6: Anecdotal evidence - like an Uncle who owned a domestic or imported car that either ran for a million miles with no oil changes, or the same uncle who owned an imported or domestic vehicle that blew the transmission after 5 miles from the dealership.
7: Claims that either import or domestic brand cars were either better or worse back in the day, and now they are either better or worse now.
8: Absolutely fictitious accounts of vehicles with extremely unlikely structural or mechanical defects. That or taking tiny problems - like faulty floor mats - and exaggerating recalls out of proportion.
I could go on and on. But at the end of the day- what is the point? What exactly does claiming what you believe to be true accomplish? These are machines. Machines eventually wear out. Some machines have more problems than others. Some are better. All companies make duds and good products as well. A machine carries no national allegiance. It doesn't care whether you bought it in the USA or Japan. The people that make these machines have homes and families. They do the same things as everyone else regardless of country.
Either way - time to put these arguments to a rest.
YES, PARTS of some domestics are made outside the country. YES, some Japanese brands are produced by factories in the U.S. ALL-IN-ALL, only 10% (probably less now) of all the people employed by auto makers and related industries IN THE U.S. are employed by foreign auto makers (German and British included).
So, as has been stated, but obviously not understood, when you buy a car manufactured by a foreign auto maker (whether it is built in the U.S. or on the Moon) you are contributing to the economic well-being of only a TENTH of the U.S. citizens who work in auto-related industries.
The economic well-being of U.S. citizens should be a priority for all of us. That is why this argument keeps coming up, in the hope that someone will actually bother to READ it.
The car I drive was made in the US by American workers. Doesn't matter if it happens to have a foreign or domestic label, since in the end there are US citizens getting paid as a result of my purchase.
"The economic well-being of U.S. citizens should be a priority for all of us."
Why? Really why?
Who says everyone on this site is from the US? (I'm not)
Who says if they are from the US they "should" have the priorities you dictate?
At the end, I own a Volvo (an almost perfect car). I also have owned Hyundai, Lincoln, Peugeot, Chevrolet Blazer and none of them has been garbage! I will not decide the brand of my next car based on the nationality of the workers or where the company is initially registered!
I had a Toyota Camry for the last 10 years, and it's very reliable, it has never broken down. Just do the normal services and it will thank you for it. Toyota's are one of the most reliable cars without the price tag.

» RECORDED DATA
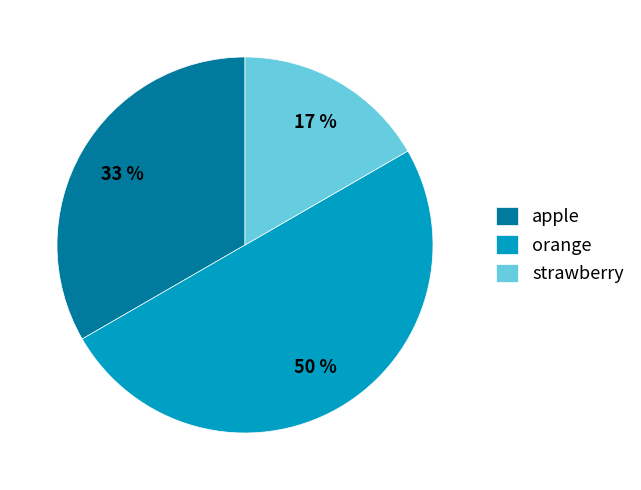

True or false: strawberry accounts for 8% of the total.

False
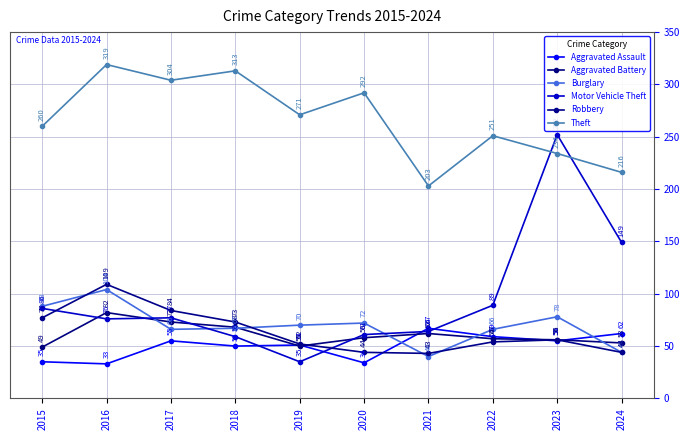

What is the sum of the Motor Vehicle Theft values at 2022 and 2023?

341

» TO-DO ITEM
Print the part of the discussion about domestic and imported cars between "Why? Really why?" and "the price tag.", inclusive, keeping every word and mark unchanged.

» SOLVED EXERCISE
Why? Really why?
Who says everyone on this site is from the US? (I'm not)
Who says if they are from the US they "should" have the priorities you dictate?
At the end, I own a Volvo (an almost perfect car). I also have owned Hyundai, Lincoln, Peugeot, Chevrolet Blazer and none of them has been garbage! I will not decide the brand of my next car based on the nationality of the workers or where the company is initially registered!
I had a Toyota Camry for the last 10 years, and it's very reliable, it has never broken down. Just do the normal services and it will thank you for it. Toyota's are one of the most reliable cars without the price tag.